ETA In retrospect I regret the somewhat abusive character of this description. But I believe the bitter fact to be that Tuukka needs help in precisely the sense that I said will never happen. Even though he talks about all sorts of very interesting topics, what he says about them is mostly idiosyncratic interlocking nonsense. The aspiration to discover and convey truth, in a hostile and uncomprehending environment, has produced, as if by perverse chemical reaction, a set of exterior traits which serve to repel precisely the people he wants to attract. Having written his sequel to Pirsig he now needs to outgrow that act as soon as possible, and acquire some genuine expertise in an intersubjectively recognized domain, so that he has people to talk with and not just talk at.
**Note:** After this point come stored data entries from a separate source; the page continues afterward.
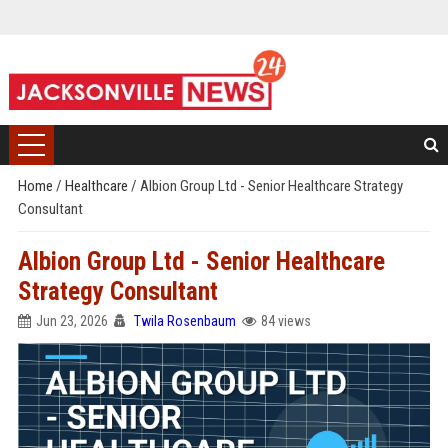
Home
/
Healthcare
/
Albion Group Ltd - Senior Healthcare Strategy
Consultant
Albion Group Ltd - Senior Healthcare
Strategy Consultant
Jun 23, 2026
Twila Rosenbaum
84 views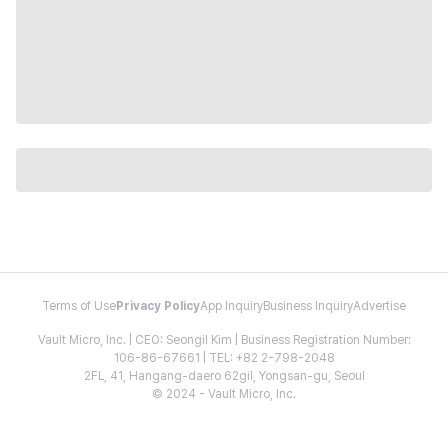
Terms of Use
Privacy Policy
App Inquiry
Business Inquiry
Advertise
Vault Micro, Inc. | CEO: Seongil Kim | Business Registration Number:
106-86-67661 | TEL: +82 2-798-2048
2FL, 41, Hangang-daero 62gil, Yongsan-gu, Seoul
© 2024 - Vault Micro, Inc.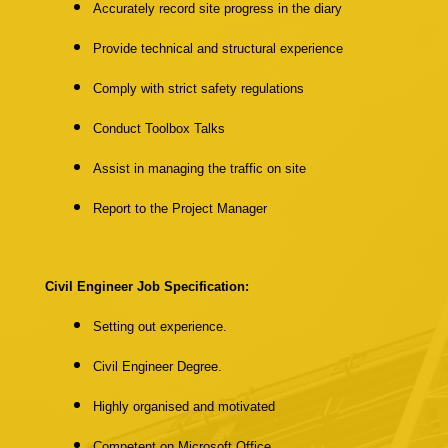
Accurately record site progress in the diary
Provide technical and structural experience
Comply with strict safety regulations
Conduct Toolbox Talks
Assist in managing the traffic on site
Report to the Project Manager
Civil Engineer Job Specification:
Setting out experience.
Civil Engineer Degree.
Highly organised and motivated
Competent on Microsoft Office.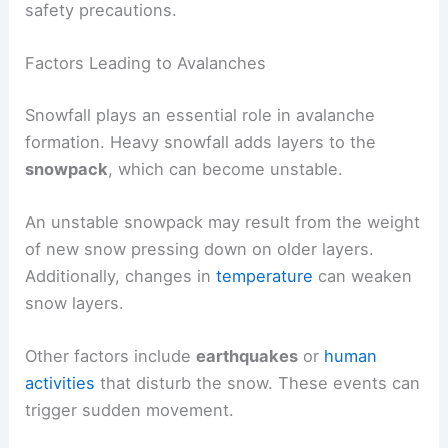
safety precautions.
Factors Leading to Avalanches
Snowfall plays an essential role in avalanche
formation. Heavy snowfall adds layers to the
snowpack
, which can become unstable.
An unstable snowpack may result from the weight
of new snow pressing down on older layers.
Additionally, changes in
temperature
can weaken
snow layers.
Other factors include
earthquakes
or
human
activities
that disturb the snow. These events can
trigger sudden movement.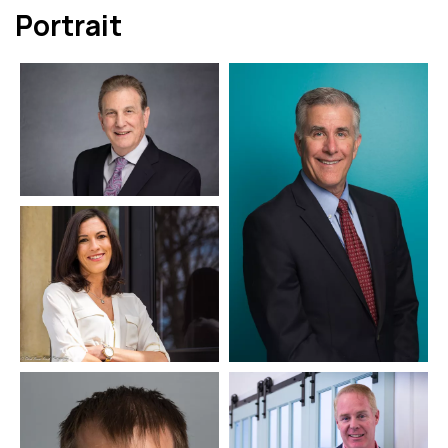
Portrait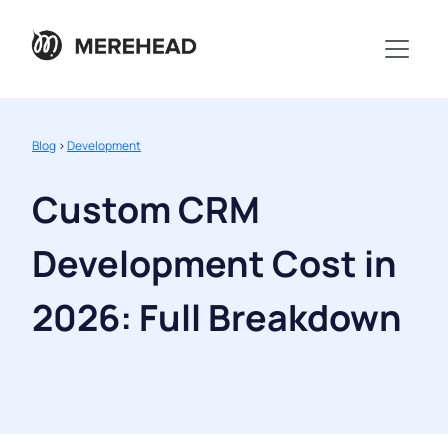
Blog
>
Development
Custom CRM
Development Cost in
2026: Full Breakdown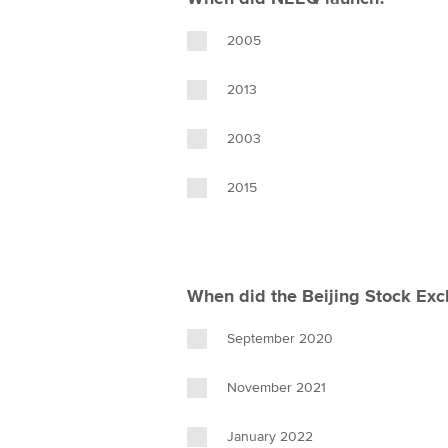
2005
2013
2003
2015
When did the Beijing Stock Ex
September 2020
November 2021
January 2022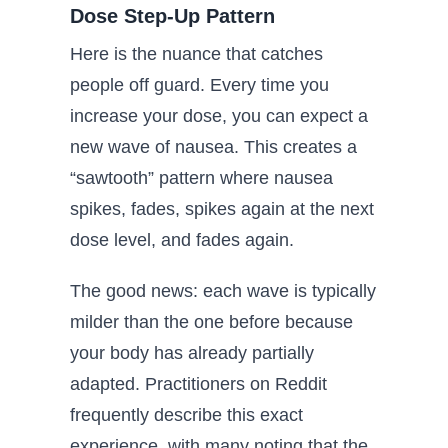
Dose Step-Up Pattern
Here is the nuance that catches
people off guard. Every time you
increase your dose, you can expect a
new wave of nausea. This creates a
“sawtooth” pattern where nausea
spikes, fades, spikes again at the next
dose level, and fades again.
The good news: each wave is typically
milder than the one before because
your body has already partially
adapted. Practitioners on Reddit
frequently describe this exact
experience, with many noting that the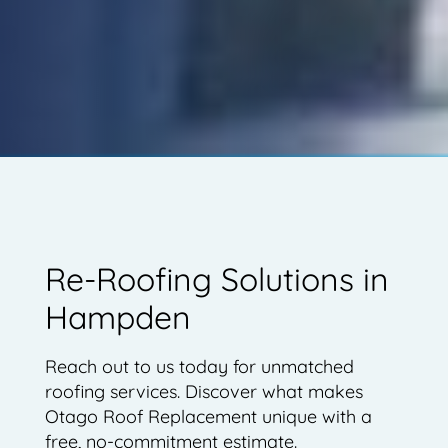
Re-Roofing Solutions in
Hampden
Reach out to us today for unmatched
roofing services. Discover what makes
Otago Roof Replacement unique with a
free, no-commitment estimate.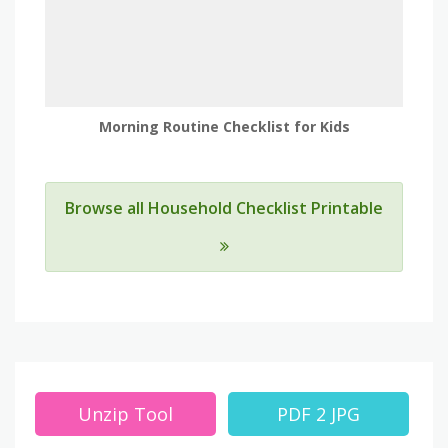
Morning Routine Checklist for Kids
Browse all Household Checklist Printable
Unzip Tool
PDF 2 JPG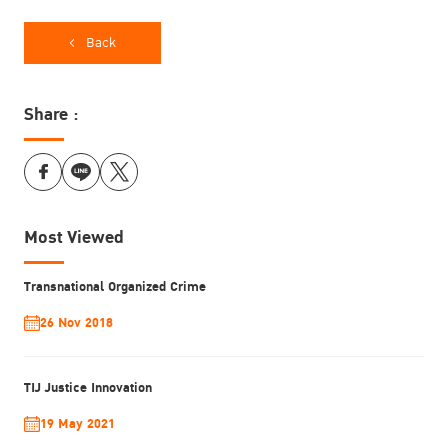
countries
Penal Reform International
Back
Griffith University
Share :
Most Viewed
Transnational Organized Crime
26 Nov 2018
TIJ Justice Innovation
19 May 2021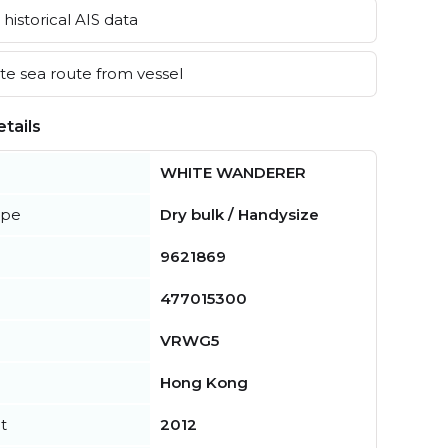
historical AIS data
e sea route from vessel
tails
WHITE WANDERER
ype
Dry bulk / Handysize
9621869
477015300
VRWG5
Hong Kong
t
2012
It doesn’t seem likely to me. The quotation contains “continua” twice (I assume that would be the “analog”) but I can’t find anything that could be plausibly interpreted as referring to either discreetness or experience. How did you arrive to your suggested interpretation?
The jargon of “knowledge by acquaintance” and “knowledge by description” comes from Bertrand Russell. Knowledge by acquaintance is “direct” or “experiential” knowledge, such as knowledge of a pain or other sensation that you’re having. Knowledge by description is second-hand knowledge obtained by processing a proposition, e.g. your knowledge of my pain on the basis of what I tell you about it.
What I was picking up on in Tuukka’s statement was that the irrationals are uncountable whereas the rationals are countable. So the rationals have the cardinality of a set of discrete combinatorial structures, like possible sentences in a language, whereas the irrationals have the cardinality of a true continuum, like a set of possible experiences, if you imagined qualia to be genuinely real-valued properties and e.g. the visual field to be a manifold in the topological sense. It would be a way of saying “descriptions are countable in number, experiences are uncountable”.